Victoire sur toute la ligne pour les dix anciens militants d’extrême gauche italiens réfugiés en France et menacés d’extradition vers leur pays d’origine pour des faits de terrorisme remontant aux années 1970-1980. La chambre de l’instruction de la cour d’appel de Paris a rendu, mercredi 29 juin, un avis défavorable en bloc pour les dix demandes d’extradition présentées par Rome au printemps 2021.
Il s’agit d’une véritable déception pour l’Etat italien, qui avait lancé dix mandats d’arrêt au printemps 2021. C’est aussi un désaveu cinglant pour le président de la République, Emmanuel Macron, et le ministre de la justice, Eric Dupond-Moretti, qui s’étaient engagés auprès de leurs homologues à exécuter les expulsions demandées dès que la justice aurait rendu un avis favorable. Il s’agissait d’une rupture franche avec la « doctrine Mitterrand », une règle non écrite remontant aux années 1980, qui voulait que la France accueille des terroristes italiens à condition qu’ils déposent les armes.

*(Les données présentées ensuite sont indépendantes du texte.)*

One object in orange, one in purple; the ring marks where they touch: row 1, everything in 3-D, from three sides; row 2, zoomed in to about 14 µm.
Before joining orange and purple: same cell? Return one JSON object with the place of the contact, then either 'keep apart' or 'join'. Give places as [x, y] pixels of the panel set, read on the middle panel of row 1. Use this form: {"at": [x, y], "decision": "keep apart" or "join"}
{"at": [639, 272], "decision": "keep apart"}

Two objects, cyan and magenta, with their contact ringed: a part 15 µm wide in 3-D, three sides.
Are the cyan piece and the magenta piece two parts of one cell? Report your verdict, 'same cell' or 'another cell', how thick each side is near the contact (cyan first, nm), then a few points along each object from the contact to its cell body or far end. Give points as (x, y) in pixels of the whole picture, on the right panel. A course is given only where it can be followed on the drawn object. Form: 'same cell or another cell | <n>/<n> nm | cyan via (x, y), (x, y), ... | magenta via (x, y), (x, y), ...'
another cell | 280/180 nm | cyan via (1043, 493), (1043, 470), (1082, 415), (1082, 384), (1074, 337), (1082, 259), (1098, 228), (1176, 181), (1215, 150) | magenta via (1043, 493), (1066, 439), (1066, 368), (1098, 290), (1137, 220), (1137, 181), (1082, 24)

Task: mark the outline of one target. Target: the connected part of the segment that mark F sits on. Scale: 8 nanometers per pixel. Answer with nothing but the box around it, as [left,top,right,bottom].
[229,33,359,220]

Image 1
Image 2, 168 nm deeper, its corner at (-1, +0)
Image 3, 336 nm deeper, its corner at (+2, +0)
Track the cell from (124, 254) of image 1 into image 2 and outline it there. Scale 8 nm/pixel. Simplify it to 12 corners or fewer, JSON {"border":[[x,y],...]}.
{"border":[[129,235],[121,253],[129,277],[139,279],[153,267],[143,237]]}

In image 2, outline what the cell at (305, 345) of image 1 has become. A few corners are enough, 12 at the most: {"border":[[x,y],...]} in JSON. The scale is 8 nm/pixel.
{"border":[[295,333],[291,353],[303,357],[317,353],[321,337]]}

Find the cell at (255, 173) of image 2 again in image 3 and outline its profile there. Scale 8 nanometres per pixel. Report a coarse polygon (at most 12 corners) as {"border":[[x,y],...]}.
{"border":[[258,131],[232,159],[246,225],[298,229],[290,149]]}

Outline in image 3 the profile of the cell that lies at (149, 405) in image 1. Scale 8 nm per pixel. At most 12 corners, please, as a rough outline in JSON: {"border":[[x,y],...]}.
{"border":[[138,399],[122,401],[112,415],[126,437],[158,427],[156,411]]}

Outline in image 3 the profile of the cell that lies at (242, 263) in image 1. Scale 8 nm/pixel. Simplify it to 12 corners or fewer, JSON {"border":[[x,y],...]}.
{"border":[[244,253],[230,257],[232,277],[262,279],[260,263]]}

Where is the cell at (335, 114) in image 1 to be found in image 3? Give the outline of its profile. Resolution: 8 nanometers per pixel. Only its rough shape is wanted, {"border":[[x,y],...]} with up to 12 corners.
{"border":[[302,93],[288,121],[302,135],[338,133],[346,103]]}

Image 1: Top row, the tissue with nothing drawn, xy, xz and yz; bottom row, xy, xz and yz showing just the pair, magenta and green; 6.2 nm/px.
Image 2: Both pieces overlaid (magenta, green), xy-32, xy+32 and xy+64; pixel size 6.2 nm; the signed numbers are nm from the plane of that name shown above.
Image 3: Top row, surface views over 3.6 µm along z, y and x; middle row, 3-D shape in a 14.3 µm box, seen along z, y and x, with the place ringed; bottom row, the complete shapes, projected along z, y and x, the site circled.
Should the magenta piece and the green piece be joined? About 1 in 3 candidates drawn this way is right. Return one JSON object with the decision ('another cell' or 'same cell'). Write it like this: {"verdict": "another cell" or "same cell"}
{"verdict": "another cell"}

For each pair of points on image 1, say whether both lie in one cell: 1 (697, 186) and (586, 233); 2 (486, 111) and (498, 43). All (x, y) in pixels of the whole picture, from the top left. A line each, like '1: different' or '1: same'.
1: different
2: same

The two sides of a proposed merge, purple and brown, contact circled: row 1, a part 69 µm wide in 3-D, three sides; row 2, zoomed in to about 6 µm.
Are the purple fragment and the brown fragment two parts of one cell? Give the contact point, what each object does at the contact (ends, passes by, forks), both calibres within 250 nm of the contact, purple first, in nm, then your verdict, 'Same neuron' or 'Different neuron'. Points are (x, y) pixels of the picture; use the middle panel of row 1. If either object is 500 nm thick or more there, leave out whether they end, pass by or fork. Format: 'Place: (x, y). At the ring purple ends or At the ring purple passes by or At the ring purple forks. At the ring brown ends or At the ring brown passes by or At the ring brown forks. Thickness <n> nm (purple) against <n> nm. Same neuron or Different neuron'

La décision est susceptible de cassation, mais uniquement sur des points de procédure. « Nous allons attendre de savoir si le parquet général forme un pourvoi en cassation contre la décision » et de connaître les motivations de la chambre de l’instruction dans le détail, a réagi l’avocat de l’Etat italien, Me William Julié.
Lorsque la chambre de l’instruction a ouvert ses portes, mercredi à 13 h 30, une foule telle était massée devant la petite salle d’audience que seuls les prévenus, leurs avocats et leurs familles ont pu y accéder et entendre la juge lire sa décision. Sans dévoiler les attendus de ses décisions, la présidente de la chambre de l’instruction a justifié ses avis défavorables par le respect du droit à la vie privée et familiale et le droit à un procès équitable, prévus respectivement par les articles 8 et 6 de la Convention européenne des droits de l’homme. Elle a écarté les compléments d’information requis pour chacune des procédures par les deux avocats généraux au regard de la date des faits et de la durée de la procédure. Le tout a duré moins de quinze minutes.
A l’énoncé de la décision, des cris étouffés et des larmes ont étreint plusieurs des anciens militants, aujourd’hui âgés de 61 à 78 ans, tombant dans les bras de leurs familles présentes. Hors de la salle, des proches venus pour l’occasion ont exulté, serrant le poing et lançant de discrets hourras. Un député de la Ligue (extrême droite), Daniele Belotti, ceint de son écharpe vert-blanc-rouge, et des membres de l’association nationale des carabiniers en tenue d’apparat tentaient, incrédules, de se faire traduire la décision.